The finished copy should match every record exactly and contain no pictures.

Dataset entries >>
• • • • •

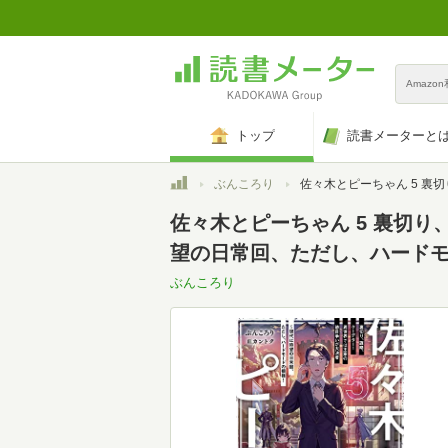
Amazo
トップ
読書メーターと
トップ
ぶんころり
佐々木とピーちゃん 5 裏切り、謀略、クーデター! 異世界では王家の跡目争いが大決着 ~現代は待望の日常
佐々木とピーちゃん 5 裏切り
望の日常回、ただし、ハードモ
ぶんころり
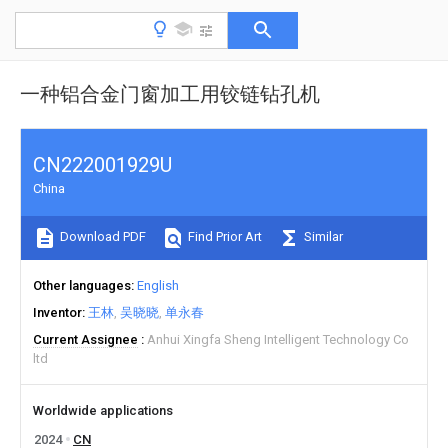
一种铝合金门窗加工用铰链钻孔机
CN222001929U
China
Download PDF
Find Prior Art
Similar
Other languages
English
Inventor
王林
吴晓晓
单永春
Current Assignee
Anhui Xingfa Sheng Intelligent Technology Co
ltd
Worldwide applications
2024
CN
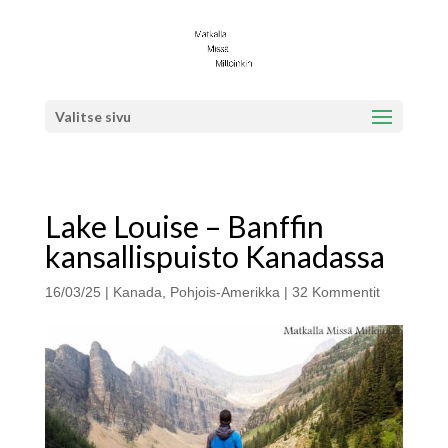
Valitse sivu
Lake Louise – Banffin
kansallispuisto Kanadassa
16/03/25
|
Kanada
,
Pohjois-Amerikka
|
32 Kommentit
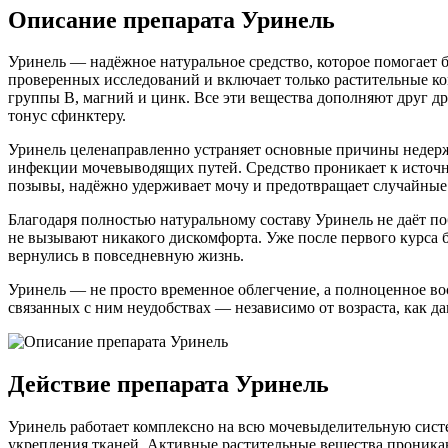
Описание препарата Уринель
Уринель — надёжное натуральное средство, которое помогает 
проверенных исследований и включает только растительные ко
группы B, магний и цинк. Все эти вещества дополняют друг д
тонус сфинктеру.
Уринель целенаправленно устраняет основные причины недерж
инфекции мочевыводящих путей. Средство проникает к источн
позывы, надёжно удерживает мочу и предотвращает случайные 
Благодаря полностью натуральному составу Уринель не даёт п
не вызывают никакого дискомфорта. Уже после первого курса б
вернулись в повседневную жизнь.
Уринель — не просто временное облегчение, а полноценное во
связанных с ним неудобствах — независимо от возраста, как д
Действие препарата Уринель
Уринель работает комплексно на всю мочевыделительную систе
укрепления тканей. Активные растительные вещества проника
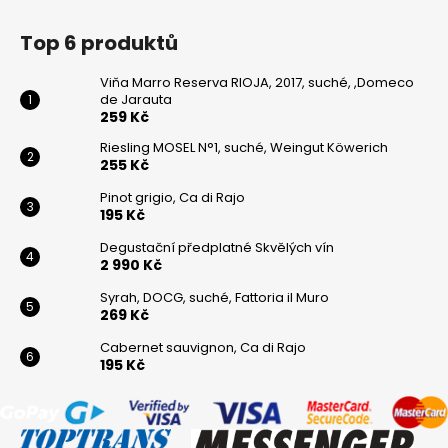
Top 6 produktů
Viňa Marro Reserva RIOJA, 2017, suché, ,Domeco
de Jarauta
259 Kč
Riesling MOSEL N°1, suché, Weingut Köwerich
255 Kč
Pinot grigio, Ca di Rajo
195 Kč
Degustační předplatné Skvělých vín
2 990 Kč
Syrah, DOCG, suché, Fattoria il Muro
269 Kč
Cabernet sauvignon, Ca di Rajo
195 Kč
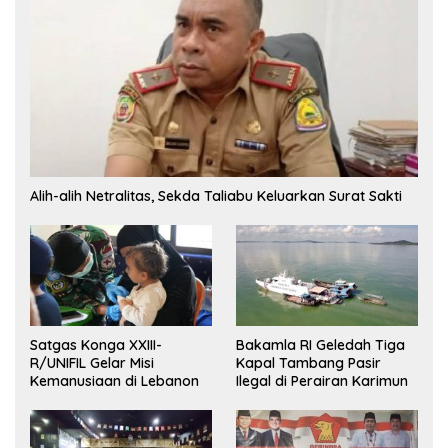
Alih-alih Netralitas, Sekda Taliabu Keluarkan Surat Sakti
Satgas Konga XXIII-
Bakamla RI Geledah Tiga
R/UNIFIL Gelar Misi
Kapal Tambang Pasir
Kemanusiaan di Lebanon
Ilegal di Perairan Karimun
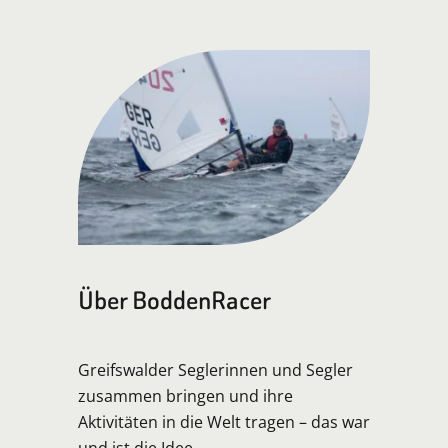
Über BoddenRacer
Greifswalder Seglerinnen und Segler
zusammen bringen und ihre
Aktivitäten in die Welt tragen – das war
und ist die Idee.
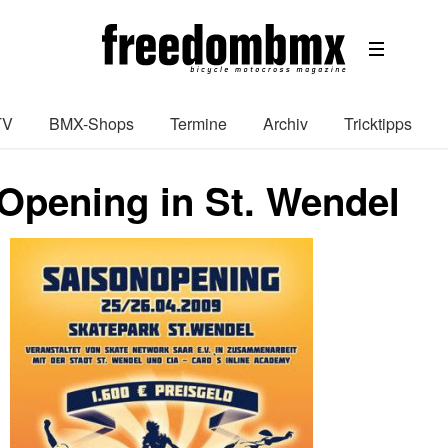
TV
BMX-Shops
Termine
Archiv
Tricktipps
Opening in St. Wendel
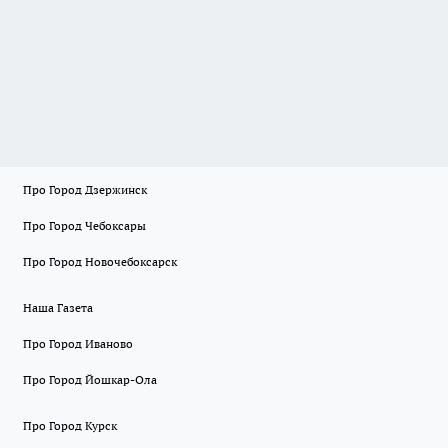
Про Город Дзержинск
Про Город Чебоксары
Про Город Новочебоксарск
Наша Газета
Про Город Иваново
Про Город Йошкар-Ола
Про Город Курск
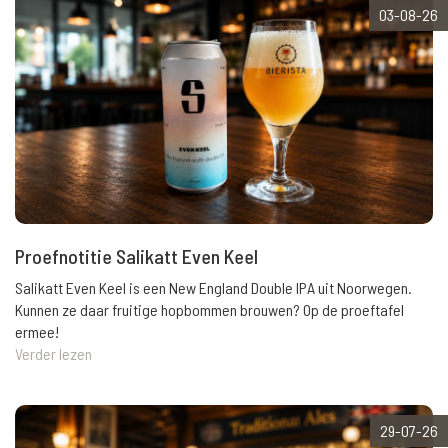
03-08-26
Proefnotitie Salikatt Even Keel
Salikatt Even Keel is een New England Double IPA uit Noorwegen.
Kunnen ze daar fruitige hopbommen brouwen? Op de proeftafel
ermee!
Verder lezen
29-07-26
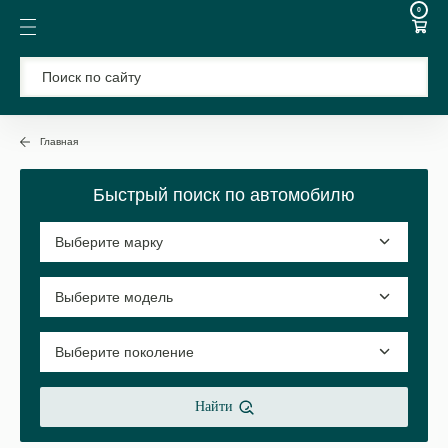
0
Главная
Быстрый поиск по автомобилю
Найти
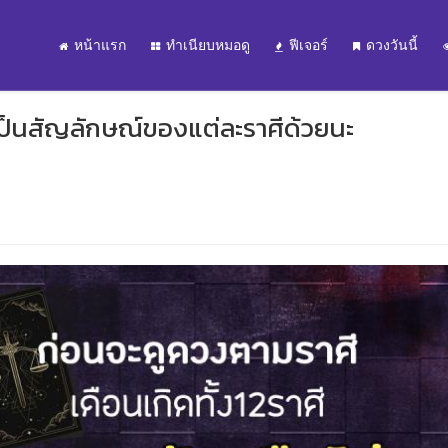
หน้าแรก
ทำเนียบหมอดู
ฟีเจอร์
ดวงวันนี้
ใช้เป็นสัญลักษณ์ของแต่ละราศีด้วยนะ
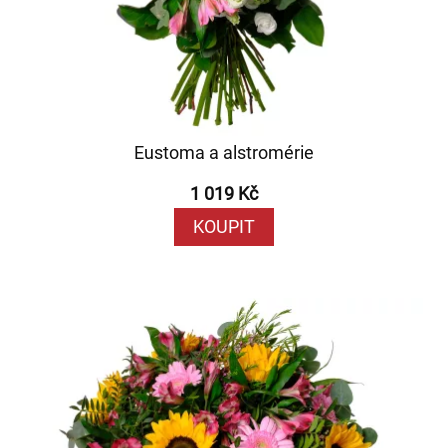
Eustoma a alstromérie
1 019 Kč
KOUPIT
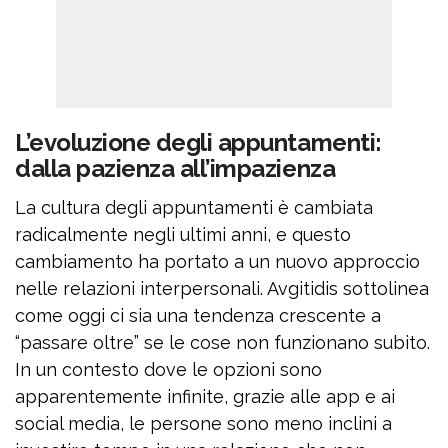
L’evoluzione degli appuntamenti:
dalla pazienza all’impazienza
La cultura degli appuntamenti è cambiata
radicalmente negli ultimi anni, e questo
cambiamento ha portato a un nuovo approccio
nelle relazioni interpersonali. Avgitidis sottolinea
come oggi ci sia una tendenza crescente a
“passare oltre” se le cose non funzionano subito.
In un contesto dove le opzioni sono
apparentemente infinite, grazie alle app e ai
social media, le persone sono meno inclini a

• • • • •

ANSWER TO THIS TASK >>
Amazo
トップ
読書メーターと
トップ
ぶんころり
佐々木とピーちゃん 5 裏切り、謀略、クーデター! 異世界では王家の跡目争いが大決着 ~現代は待望の日常
佐々木とピーちゃん 5 裏切り
望の日常回、ただし、ハードモ
ぶんころり
一种铝合金门窗加工用铰链钻孔机
CN222001929U
China
Download PDF
Find Prior Art
Similar
Other languages
English
Inventor
王林
吴晓晓
单永春
Current Assignee
Anhui Xingfa Sheng Intelligent Technology Co
ltd
Worldwide applications
2024
CN
Valitse sivu
Lake Louise – Banffin
kansallispuisto Kanadassa
16/03/25
|
Kanada
,
Pohjois-Amerikka
|
32 Kommentit
Описание препарата Уринель
Уринель — надёжное натуральное средство, которое помогает 
проверенных исследований и включает только растительные ко
группы B, магний и цинк. Все эти вещества дополняют друг д
тонус сфинктеру.
Уринель целенаправленно устраняет основные причины недерж
инфекции мочевыводящих путей. Средство проникает к источн
позывы, надёжно удерживает мочу и предотвращает случайные 
Благодаря полностью натуральному составу Уринель не даёт п
не вызывают никакого дискомфорта. Уже после первого курса б
вернулись в повседневную жизнь.
Уринель — не просто временное облегчение, а полноценное во
связанных с ним неудобствах — независимо от возраста, как д
Действие препарата Уринель
Уринель работает комплексно на всю мочевыделительную систе
укрепления тканей. Активные растительные вещества проника
Top 6 produktů
Viňa Marro Reserva RIOJA, 2017, suché, ,Domeco
de Jarauta
259 Kč
Riesling MOSEL N°1, suché, Weingut Köwerich
255 Kč
Pinot grigio, Ca di Rajo
195 Kč
Degustační předplatné Skvělých vín
2 990 Kč
Syrah, DOCG, suché, Fattoria il Muro
269 Kč
Cabernet sauvignon, Ca di Rajo
195 Kč
Alih-alih Netralitas, Sekda Taliabu Keluarkan Surat Sakti
Satgas Konga XXIII-
Bakamla RI Geledah Tiga
R/UNIFIL Gelar Misi
Kapal Tambang Pasir
Kemanusiaan di Lebanon
Ilegal di Perairan Karimun
Über BoddenRacer
Greifswalder Seglerinnen und Segler
zusammen bringen und ihre
Aktivitäten in die Welt tragen – das war
und ist die Idee.
TV
BMX-Shops
Termine
Archiv
Tricktipps
Opening in St. Wendel
Про Город Дзержинск
Про Город Чебоксары
Про Город Новочебоксарск
Наша Газета
Про Город Иваново
Про Город Йошкар-Ола
Про Город Курск
03-08-26
Proefnotitie Salikatt Even Keel
Salikatt Even Keel is een New England Double IPA uit Noorwegen.
Kunnen ze daar fruitige hopbommen brouwen? Op de proeftafel
ermee!
Verder lezen
29-07-26
0
Главная
Быстрый поиск по автомобилю
Найти
หน้าแรก
ทำเนียบหมอดู
ฟีเจอร์
ดวงวันนี้
ใช้เป็นสัญลักษณ์ของแต่ละราศีด้วยนะ
Eustoma a alstromérie
1 019 Kč
KOUPIT
L’evoluzione degli appuntamenti:
dalla pazienza all’impazienza
La cultura degli appuntamenti è cambiata
radicalmente negli ultimi anni, e questo
cambiamento ha portato a un nuovo approccio
nelle relazioni interpersonali. Avgitidis sottolinea
come oggi ci sia una tendenza crescente a
“passare oltre” se le cose non funzionano subito.
In un contesto dove le opzioni sono
apparentemente infinite, grazie alle app e ai
social media, le persone sono meno inclini a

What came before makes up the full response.